# Written instruction:
Print every line of all the records below, word for word.

[Saved entries]
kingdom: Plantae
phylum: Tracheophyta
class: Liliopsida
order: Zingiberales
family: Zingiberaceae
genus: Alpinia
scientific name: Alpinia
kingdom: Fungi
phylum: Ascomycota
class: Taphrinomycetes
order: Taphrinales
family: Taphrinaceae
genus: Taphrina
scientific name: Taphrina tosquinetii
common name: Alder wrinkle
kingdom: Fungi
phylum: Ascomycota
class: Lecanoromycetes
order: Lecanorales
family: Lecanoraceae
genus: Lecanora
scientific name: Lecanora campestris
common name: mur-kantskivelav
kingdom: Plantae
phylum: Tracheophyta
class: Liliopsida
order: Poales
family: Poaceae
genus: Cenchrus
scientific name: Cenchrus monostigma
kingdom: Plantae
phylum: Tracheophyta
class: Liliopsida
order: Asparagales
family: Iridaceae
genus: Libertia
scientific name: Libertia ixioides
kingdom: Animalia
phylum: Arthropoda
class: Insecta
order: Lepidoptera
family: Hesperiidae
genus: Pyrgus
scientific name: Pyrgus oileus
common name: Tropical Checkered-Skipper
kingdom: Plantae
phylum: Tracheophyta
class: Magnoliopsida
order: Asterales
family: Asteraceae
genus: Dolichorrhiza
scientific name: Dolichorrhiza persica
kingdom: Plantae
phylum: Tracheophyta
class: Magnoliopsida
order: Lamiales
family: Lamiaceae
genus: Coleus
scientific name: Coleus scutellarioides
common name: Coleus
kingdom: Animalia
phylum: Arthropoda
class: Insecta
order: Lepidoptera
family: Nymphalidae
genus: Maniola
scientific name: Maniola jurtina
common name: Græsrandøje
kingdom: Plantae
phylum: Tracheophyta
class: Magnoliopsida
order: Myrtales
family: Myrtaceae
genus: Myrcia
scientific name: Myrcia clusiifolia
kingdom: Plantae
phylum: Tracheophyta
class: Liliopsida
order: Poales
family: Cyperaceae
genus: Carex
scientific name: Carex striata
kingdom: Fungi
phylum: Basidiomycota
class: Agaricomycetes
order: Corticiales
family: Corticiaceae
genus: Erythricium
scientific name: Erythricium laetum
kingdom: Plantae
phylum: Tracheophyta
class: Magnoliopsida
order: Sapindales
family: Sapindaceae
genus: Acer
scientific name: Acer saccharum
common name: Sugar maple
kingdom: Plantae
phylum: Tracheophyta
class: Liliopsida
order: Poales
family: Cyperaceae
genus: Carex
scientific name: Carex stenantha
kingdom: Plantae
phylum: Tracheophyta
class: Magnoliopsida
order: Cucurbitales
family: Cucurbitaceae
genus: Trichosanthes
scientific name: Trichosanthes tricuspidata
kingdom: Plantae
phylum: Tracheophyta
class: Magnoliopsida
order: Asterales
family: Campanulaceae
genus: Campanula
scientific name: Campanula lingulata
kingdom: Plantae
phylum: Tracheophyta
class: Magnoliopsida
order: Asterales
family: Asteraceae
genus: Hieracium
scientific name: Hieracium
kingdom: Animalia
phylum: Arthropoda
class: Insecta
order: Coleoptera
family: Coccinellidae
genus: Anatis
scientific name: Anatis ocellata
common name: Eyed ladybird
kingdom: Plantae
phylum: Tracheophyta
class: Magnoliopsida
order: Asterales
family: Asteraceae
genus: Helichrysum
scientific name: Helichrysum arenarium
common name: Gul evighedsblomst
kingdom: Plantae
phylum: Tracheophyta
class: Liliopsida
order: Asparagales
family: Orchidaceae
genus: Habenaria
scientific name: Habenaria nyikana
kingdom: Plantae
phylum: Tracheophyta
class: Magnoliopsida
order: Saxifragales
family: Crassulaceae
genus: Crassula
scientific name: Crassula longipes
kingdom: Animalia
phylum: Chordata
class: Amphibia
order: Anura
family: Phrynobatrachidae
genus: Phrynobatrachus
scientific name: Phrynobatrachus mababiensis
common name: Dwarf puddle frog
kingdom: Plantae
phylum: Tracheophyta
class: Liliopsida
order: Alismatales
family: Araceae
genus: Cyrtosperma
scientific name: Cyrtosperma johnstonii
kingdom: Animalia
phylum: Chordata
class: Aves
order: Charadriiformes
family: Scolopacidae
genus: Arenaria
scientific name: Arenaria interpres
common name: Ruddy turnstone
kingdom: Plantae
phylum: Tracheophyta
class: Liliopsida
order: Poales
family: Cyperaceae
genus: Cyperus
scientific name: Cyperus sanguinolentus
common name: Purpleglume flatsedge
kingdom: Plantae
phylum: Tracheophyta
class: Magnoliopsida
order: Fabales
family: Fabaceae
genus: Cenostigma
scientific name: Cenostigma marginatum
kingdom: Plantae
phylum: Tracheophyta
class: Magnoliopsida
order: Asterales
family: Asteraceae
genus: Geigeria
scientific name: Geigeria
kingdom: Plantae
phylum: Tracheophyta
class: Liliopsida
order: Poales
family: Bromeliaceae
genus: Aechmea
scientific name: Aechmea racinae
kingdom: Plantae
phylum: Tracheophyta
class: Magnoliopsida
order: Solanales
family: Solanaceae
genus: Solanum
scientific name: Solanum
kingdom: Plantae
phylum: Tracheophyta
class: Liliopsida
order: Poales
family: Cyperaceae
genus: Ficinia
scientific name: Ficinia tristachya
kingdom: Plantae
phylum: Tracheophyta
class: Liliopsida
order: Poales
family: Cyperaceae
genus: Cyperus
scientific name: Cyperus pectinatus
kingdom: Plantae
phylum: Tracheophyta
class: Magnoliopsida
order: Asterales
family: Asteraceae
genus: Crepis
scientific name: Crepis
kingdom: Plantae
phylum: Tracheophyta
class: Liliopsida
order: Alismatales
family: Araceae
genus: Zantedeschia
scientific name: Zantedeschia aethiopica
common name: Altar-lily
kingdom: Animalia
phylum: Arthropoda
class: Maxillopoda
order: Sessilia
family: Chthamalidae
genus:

# Response to this exercise:
kingdom: Plantae
phylum: Tracheophyta
class: Liliopsida
order: Zingiberales
family: Zingiberaceae
genus: Alpinia
scientific name: Alpinia
kingdom: Fungi
phylum: Ascomycota
class: Taphrinomycetes
order: Taphrinales
family: Taphrinaceae
genus: Taphrina
scientific name: Taphrina tosquinetii
common name: Alder wrinkle
kingdom: Fungi
phylum: Ascomycota
class: Lecanoromycetes
order: Lecanorales
family: Lecanoraceae
genus: Lecanora
scientific name: Lecanora campestris
common name: mur-kantskivelav
kingdom: Plantae
phylum: Tracheophyta
class: Liliopsida
order: Poales
family: Poaceae
genus: Cenchrus
scientific name: Cenchrus monostigma
kingdom: Plantae
phylum: Tracheophyta
class: Liliopsida
order: Asparagales
family: Iridaceae
genus: Libertia
scientific name: Libertia ixioides
kingdom: Animalia
phylum: Arthropoda
class: Insecta
order: Lepidoptera
family: Hesperiidae
genus: Pyrgus
scientific name: Pyrgus oileus
common name: Tropical Checkered-Skipper
kingdom: Plantae
phylum: Tracheophyta
class: Magnoliopsida
order: Asterales
family: Asteraceae
genus: Dolichorrhiza
scientific name: Dolichorrhiza persica
kingdom: Plantae
phylum: Tracheophyta
class: Magnoliopsida
order: Lamiales
family: Lamiaceae
genus: Coleus
scientific name: Coleus scutellarioides
common name: Coleus
kingdom: Animalia
phylum: Arthropoda
class: Insecta
order: Lepidoptera
family: Nymphalidae
genus: Maniola
scientific name: Maniola jurtina
common name: Græsrandøje
kingdom: Plantae
phylum: Tracheophyta
class: Magnoliopsida
order: Myrtales
family: Myrtaceae
genus: Myrcia
scientific name: Myrcia clusiifolia
kingdom: Plantae
phylum: Tracheophyta
class: Liliopsida
order: Poales
family: Cyperaceae
genus: Carex
scientific name: Carex striata
kingdom: Fungi
phylum: Basidiomycota
class: Agaricomycetes
order: Corticiales
family: Corticiaceae
genus: Erythricium
scientific name: Erythricium laetum
kingdom: Plantae
phylum: Tracheophyta
class: Magnoliopsida
order: Sapindales
family: Sapindaceae
genus: Acer
scientific name: Acer saccharum
common name: Sugar maple
kingdom: Plantae
phylum: Tracheophyta
class: Liliopsida
order: Poales
family: Cyperaceae
genus: Carex
scientific name: Carex stenantha
kingdom: Plantae
phylum: Tracheophyta
class: Magnoliopsida
order: Cucurbitales
family: Cucurbitaceae
genus: Trichosanthes
scientific name: Trichosanthes tricuspidata
kingdom: Plantae
phylum: Tracheophyta
class: Magnoliopsida
order: Asterales
family: Campanulaceae
genus: Campanula
scientific name: Campanula lingulata
kingdom: Plantae
phylum: Tracheophyta
class: Magnoliopsida
order: Asterales
family: Asteraceae
genus: Hieracium
scientific name: Hieracium
kingdom: Animalia
phylum: Arthropoda
class: Insecta
order: Coleoptera
family: Coccinellidae
genus: Anatis
scientific name: Anatis ocellata
common name: Eyed ladybird
kingdom: Plantae
phylum: Tracheophyta
class: Magnoliopsida
order: Asterales
family: Asteraceae
genus: Helichrysum
scientific name: Helichrysum arenarium
common name: Gul evighedsblomst
kingdom: Plantae
phylum: Tracheophyta
class: Liliopsida
order: Asparagales
family: Orchidaceae
genus: Habenaria
scientific name: Habenaria nyikana
kingdom: Plantae
phylum: Tracheophyta
class: Magnoliopsida
order: Saxifragales
family: Crassulaceae
genus: Crassula
scientific name: Crassula longipes
kingdom: Animalia
phylum: Chordata
class: Amphibia
order: Anura
family: Phrynobatrachidae
genus: Phrynobatrachus
scientific name: Phrynobatrachus mababiensis
common name: Dwarf puddle frog
kingdom: Plantae
phylum: Tracheophyta
class: Liliopsida
order: Alismatales
family: Araceae
genus: Cyrtosperma
scientific name: Cyrtosperma johnstonii
kingdom: Animalia
phylum: Chordata
class: Aves
order: Charadriiformes
family: Scolopacidae
genus: Arenaria
scientific name: Arenaria interpres
common name: Ruddy turnstone
kingdom: Plantae
phylum: Tracheophyta
class: Liliopsida
order: Poales
family: Cyperaceae
genus: Cyperus
scientific name: Cyperus sanguinolentus
common name: Purpleglume flatsedge
kingdom: Plantae
phylum: Tracheophyta
class: Magnoliopsida
order: Fabales
family: Fabaceae
genus: Cenostigma
scientific name: Cenostigma marginatum
kingdom: Plantae
phylum: Tracheophyta
class: Magnoliopsida
order: Asterales
family: Asteraceae
genus: Geigeria
scientific name: Geigeria
kingdom: Plantae
phylum: Tracheophyta
class: Liliopsida
order: Poales
family: Bromeliaceae
genus: Aechmea
scientific name: Aechmea racinae
kingdom: Plantae
phylum: Tracheophyta
class: Magnoliopsida
order: Solanales
family: Solanaceae
genus: Solanum
scientific name: Solanum
kingdom: Plantae
phylum: Tracheophyta
class: Liliopsida
order: Poales
family: Cyperaceae
genus: Ficinia
scientific name: Ficinia tristachya
kingdom: Plantae
phylum: Tracheophyta
class: Liliopsida
order: Poales
family: Cyperaceae
genus: Cyperus
scientific name: Cyperus pectinatus
kingdom: Plantae
phylum: Tracheophyta
class: Magnoliopsida
order: Asterales
family: Asteraceae
genus: Crepis
scientific name: Crepis
kingdom: Plantae
phylum: Tracheophyta
class: Liliopsida
order: Alismatales
family: Araceae
genus: Zantedeschia
scientific name: Zantedeschia aethiopica
common name: Altar-lily
kingdom: Animalia
phylum: Arthropoda
class: Maxillopoda
order: Sessilia
family: Chthamalidae
genus:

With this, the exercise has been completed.